Болгарин опешил, кинулся к Скобелеву:

– Не надо, я подарил.

– Верни! – свирепо приказал Скобелев казаку и поскакал прочь.

Тюкин протянул болгарину барашка, но тот не пожелал взять, показывая казаку на плечи, выражая жестами огорчение, что вот из-за него досталось братушке. Тюкин не осмелился ослушаться приказа, отпустил барашка, небрежно сказал:

– Эка невидаль. Брань да огрев на вороту не висят.

…Скобелев соскочил с коня у крыльца белой избы, бросил поводья широколицему, с недобрыми глазами, ординарцу.
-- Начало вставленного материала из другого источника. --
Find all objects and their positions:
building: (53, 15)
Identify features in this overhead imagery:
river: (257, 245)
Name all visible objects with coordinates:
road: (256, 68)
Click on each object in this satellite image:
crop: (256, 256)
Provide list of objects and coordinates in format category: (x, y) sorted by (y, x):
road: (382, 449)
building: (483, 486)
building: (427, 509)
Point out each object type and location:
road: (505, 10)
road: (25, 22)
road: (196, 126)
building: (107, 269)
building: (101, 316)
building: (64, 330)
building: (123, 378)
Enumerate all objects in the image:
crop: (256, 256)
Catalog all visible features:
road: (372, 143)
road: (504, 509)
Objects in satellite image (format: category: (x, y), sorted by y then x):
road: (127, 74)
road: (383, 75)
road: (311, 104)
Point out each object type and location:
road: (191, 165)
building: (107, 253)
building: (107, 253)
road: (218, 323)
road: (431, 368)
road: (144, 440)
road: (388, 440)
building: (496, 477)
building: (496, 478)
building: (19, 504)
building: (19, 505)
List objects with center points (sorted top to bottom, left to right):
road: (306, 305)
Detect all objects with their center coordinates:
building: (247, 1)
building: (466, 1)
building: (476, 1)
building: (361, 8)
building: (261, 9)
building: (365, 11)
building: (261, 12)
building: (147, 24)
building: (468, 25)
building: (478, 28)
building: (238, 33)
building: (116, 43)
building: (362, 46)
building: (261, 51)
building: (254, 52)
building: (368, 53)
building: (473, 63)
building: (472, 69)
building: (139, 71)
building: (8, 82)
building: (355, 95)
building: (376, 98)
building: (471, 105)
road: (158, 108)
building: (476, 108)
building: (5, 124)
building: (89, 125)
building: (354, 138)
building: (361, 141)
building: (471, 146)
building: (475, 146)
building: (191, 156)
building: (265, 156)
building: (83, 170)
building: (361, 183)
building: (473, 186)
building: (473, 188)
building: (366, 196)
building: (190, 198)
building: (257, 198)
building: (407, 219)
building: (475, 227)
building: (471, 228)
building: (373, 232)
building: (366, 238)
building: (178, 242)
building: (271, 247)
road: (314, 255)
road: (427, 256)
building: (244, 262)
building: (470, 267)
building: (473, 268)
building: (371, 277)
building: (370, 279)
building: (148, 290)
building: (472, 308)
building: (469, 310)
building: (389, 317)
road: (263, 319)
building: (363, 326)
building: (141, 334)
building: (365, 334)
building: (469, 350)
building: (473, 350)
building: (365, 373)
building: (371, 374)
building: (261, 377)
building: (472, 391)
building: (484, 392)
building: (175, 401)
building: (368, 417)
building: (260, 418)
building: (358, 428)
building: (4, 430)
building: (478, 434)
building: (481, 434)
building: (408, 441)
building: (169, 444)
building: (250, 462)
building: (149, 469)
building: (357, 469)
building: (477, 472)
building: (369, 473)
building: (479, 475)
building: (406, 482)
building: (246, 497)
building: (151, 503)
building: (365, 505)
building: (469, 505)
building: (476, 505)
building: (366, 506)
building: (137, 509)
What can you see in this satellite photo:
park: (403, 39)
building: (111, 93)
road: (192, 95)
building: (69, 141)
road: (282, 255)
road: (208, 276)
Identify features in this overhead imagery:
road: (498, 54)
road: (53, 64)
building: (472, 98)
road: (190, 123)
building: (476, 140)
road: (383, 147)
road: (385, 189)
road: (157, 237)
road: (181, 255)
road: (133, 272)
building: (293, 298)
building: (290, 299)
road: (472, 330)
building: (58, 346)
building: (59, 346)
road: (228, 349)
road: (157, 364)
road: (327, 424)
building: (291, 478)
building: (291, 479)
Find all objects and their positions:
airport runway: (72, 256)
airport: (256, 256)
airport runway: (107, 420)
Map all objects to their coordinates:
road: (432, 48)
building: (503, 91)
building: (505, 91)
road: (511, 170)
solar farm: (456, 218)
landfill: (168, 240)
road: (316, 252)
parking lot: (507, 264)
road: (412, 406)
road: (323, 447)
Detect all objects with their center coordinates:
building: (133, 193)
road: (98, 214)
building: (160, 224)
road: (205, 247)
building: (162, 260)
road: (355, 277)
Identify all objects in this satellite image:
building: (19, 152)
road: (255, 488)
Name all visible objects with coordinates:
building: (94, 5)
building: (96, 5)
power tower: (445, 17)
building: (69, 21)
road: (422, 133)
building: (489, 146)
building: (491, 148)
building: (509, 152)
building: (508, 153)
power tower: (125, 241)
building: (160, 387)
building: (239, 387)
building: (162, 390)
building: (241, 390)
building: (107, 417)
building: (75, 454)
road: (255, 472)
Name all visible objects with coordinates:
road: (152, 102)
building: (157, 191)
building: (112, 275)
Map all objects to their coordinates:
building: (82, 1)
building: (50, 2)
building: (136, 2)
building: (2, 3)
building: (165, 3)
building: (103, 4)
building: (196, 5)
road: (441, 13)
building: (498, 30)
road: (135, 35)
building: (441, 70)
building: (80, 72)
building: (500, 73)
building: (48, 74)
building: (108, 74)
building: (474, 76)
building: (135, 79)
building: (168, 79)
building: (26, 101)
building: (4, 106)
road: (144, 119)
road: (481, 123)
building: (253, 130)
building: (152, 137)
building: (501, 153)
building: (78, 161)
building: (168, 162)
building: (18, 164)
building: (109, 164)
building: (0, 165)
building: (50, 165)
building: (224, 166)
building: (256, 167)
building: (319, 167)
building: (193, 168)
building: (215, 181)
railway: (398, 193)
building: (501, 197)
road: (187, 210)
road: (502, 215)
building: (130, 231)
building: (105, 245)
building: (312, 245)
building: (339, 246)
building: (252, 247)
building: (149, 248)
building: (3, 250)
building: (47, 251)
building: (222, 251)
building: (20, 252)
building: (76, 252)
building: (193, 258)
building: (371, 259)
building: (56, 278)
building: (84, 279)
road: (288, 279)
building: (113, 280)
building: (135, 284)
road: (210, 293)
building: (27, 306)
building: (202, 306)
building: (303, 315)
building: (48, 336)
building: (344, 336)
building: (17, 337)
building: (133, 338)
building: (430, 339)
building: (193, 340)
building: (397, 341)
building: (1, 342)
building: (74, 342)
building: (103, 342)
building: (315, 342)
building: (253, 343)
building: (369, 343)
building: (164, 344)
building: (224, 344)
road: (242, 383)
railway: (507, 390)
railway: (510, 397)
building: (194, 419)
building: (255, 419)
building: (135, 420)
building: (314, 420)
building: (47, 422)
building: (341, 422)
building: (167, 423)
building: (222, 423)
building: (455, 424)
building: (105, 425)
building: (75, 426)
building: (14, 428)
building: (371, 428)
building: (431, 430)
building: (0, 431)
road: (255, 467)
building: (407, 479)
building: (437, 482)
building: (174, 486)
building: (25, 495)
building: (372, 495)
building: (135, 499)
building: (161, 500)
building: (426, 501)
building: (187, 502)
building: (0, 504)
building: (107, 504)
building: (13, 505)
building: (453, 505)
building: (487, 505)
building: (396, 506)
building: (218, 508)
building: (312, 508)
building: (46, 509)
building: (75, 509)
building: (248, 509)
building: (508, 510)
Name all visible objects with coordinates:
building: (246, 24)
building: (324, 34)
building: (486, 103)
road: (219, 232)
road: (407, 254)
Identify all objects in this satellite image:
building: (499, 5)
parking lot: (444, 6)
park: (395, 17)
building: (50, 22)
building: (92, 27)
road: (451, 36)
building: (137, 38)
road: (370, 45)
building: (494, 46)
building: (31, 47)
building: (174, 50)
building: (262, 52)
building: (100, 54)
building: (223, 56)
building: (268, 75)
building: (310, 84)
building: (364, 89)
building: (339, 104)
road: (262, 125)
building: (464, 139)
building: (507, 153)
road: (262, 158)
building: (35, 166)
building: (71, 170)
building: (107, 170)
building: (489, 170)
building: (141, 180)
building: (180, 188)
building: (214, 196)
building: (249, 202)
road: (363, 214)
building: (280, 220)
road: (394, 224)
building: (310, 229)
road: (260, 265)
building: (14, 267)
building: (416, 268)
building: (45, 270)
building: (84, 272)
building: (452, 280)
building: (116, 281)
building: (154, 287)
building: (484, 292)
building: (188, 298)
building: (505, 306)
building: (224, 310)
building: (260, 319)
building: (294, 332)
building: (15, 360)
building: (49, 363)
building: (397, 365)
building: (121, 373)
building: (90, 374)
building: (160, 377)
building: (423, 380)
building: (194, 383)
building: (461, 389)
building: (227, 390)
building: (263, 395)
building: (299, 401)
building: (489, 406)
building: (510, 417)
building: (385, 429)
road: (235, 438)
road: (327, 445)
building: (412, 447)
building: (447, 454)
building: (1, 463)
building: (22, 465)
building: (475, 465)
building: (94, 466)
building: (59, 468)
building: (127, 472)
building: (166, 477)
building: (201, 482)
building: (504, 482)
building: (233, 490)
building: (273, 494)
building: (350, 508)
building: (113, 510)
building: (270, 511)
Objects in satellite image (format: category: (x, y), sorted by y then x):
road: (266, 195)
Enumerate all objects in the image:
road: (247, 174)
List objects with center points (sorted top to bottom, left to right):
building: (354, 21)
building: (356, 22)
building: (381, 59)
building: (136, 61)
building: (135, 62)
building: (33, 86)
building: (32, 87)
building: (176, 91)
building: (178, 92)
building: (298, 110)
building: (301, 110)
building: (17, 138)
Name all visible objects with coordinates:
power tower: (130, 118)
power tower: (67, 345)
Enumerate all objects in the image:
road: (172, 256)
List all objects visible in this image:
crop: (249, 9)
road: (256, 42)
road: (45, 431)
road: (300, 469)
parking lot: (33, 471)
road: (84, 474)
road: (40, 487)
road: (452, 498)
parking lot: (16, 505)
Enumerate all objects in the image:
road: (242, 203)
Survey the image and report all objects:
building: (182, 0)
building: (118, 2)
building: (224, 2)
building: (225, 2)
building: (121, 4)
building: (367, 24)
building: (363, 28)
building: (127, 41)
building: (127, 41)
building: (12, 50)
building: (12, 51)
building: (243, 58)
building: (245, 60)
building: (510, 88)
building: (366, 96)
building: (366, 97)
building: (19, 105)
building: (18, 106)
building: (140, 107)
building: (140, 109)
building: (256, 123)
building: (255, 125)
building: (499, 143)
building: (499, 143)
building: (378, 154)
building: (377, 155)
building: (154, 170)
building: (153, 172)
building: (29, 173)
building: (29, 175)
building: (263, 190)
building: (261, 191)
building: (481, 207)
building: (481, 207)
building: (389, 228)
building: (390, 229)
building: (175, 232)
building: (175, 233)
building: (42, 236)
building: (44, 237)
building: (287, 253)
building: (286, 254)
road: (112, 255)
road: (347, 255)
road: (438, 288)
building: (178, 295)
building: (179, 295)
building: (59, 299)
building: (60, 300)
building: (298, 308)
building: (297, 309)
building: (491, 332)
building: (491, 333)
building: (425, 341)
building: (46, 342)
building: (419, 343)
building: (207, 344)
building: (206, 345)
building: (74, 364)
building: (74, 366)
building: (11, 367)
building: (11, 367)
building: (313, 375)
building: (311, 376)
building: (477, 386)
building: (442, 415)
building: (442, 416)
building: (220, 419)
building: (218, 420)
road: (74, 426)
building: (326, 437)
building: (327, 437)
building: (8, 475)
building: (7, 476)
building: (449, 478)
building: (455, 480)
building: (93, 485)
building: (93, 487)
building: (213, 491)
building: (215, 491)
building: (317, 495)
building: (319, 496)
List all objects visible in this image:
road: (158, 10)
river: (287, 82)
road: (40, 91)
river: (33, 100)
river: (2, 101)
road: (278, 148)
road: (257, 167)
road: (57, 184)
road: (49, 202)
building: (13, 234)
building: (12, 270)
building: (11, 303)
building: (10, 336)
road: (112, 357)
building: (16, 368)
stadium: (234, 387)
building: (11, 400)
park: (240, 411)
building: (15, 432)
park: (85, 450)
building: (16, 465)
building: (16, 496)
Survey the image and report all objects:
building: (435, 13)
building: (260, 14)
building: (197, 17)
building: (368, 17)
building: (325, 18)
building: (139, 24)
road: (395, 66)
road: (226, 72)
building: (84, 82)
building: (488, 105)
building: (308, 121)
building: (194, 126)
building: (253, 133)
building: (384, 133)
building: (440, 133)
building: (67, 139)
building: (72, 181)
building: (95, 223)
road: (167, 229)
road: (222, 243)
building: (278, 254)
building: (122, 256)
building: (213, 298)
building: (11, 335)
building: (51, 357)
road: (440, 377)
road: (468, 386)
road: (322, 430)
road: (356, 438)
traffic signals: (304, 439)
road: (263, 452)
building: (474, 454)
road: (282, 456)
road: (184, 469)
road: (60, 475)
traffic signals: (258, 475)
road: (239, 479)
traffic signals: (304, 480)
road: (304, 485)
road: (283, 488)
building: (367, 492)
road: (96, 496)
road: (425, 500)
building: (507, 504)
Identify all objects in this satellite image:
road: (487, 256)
Увидев приближающегося Верещагина, пошел ему навстречу, радостно улыбаясь и распахнув руки. Василий Васильевич вышел из повозки, опираясь на палку, сделал несколько шагов к Михаилу Дмитриевичу. Они троекратно облобызались.

– Дорогой Вэвэвэ! Ночуете у меня, – решительно объявил Скобелев и кликнул своего денщика: – Круковский, внести чемодан гостя в комнату!

Верещагин был одним из немногих, кого Скобелев называл на «вы».

За время, что Василий Васильевич не видел Михаила Дмитриевича, тот осунулся. Лицо его было утомлено, в уголках губ словно бы запекся белый комок. Скобелеву можно было сейчас дать много больше его тридцати четырех.

Они вошли в небольшую, опрятную, с низким потолком комнату. На мешке с кукурузой стоял сундучок, обтянутый кожей, а на нем, в стакане, свечной огарок. В углу валялся барабан, на столе лежала наградная золотая сабля с надписью: «За геройское, достойное русского имени поведение в боях», рядом с ней – бритва в черенках.

Странно выглядел в этой избе нарядный шемаханский ковер, наброшенный на какое-то подобие тахты.

– Располагайтесь, – предложил Скобелев, а сам вышел в соседнюю комнату.

Василий Васильевич раскрыл чемодан, чтобы достать домашнюю обувь, и поразился: пыль толстым слоем лежала даже внутри чемодана.

– Ваше высокообезьянство! – закричал Скобелев своему денщику. – Давай закусывать!

Ох, и доставалось же бедняге Круковскому на орехи. Каким только испытаниям не подвергал его генерал. Скобелев любил по утрам обмываться до пояса на виду у противника. А денщика заставлял при этом лить воду ему на спину. Лить-то Круковский лил, да поеживался при каждой пролетающей мимо пуле. Генерал же хохотал и кричал:

– Что кувыркаешься? Гляди, сам себя разжалуешь! Вот прикажу ночью с охотниками на вылазку идти.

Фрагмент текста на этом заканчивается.